### [Your goal]
Reproduce exactly, and only, the lines running from the start of the entries below to the line containing "4 Days to go".

------------

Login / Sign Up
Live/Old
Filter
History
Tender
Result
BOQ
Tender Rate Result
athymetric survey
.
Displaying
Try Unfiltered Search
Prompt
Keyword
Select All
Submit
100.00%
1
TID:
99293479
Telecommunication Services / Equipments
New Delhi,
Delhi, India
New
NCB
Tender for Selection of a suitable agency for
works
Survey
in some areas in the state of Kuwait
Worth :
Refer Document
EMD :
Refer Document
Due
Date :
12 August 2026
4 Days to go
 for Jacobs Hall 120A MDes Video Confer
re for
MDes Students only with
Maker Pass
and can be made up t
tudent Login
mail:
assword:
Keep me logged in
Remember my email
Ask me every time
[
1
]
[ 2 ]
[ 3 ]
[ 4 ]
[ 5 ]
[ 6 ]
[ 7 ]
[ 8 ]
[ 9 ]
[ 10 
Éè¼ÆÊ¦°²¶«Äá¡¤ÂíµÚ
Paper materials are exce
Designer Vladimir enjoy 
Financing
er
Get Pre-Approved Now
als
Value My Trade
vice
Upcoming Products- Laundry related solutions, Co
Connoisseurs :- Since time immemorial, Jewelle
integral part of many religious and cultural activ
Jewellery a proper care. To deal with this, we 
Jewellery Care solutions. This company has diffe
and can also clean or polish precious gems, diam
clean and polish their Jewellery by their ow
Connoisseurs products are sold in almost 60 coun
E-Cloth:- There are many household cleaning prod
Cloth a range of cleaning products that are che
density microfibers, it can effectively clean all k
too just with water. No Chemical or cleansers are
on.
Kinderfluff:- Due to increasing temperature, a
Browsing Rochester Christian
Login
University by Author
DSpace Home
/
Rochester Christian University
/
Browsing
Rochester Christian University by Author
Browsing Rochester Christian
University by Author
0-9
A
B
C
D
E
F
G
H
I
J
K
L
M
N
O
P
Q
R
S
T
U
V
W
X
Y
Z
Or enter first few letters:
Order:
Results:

------------

### [Response below]
Login / Sign Up
Live/Old
Filter
History
Tender
Result
BOQ
Tender Rate Result
athymetric survey
.
Displaying
Try Unfiltered Search
Prompt
Keyword
Select All
Submit
100.00%
1
TID:
99293479
Telecommunication Services / Equipments
New Delhi,
Delhi, India
New
NCB
Tender for Selection of a suitable agency for
works
Survey
in some areas in the state of Kuwait
Worth :
Refer Document
EMD :
Refer Document
Due
Date :
12 August 2026
4 Days to go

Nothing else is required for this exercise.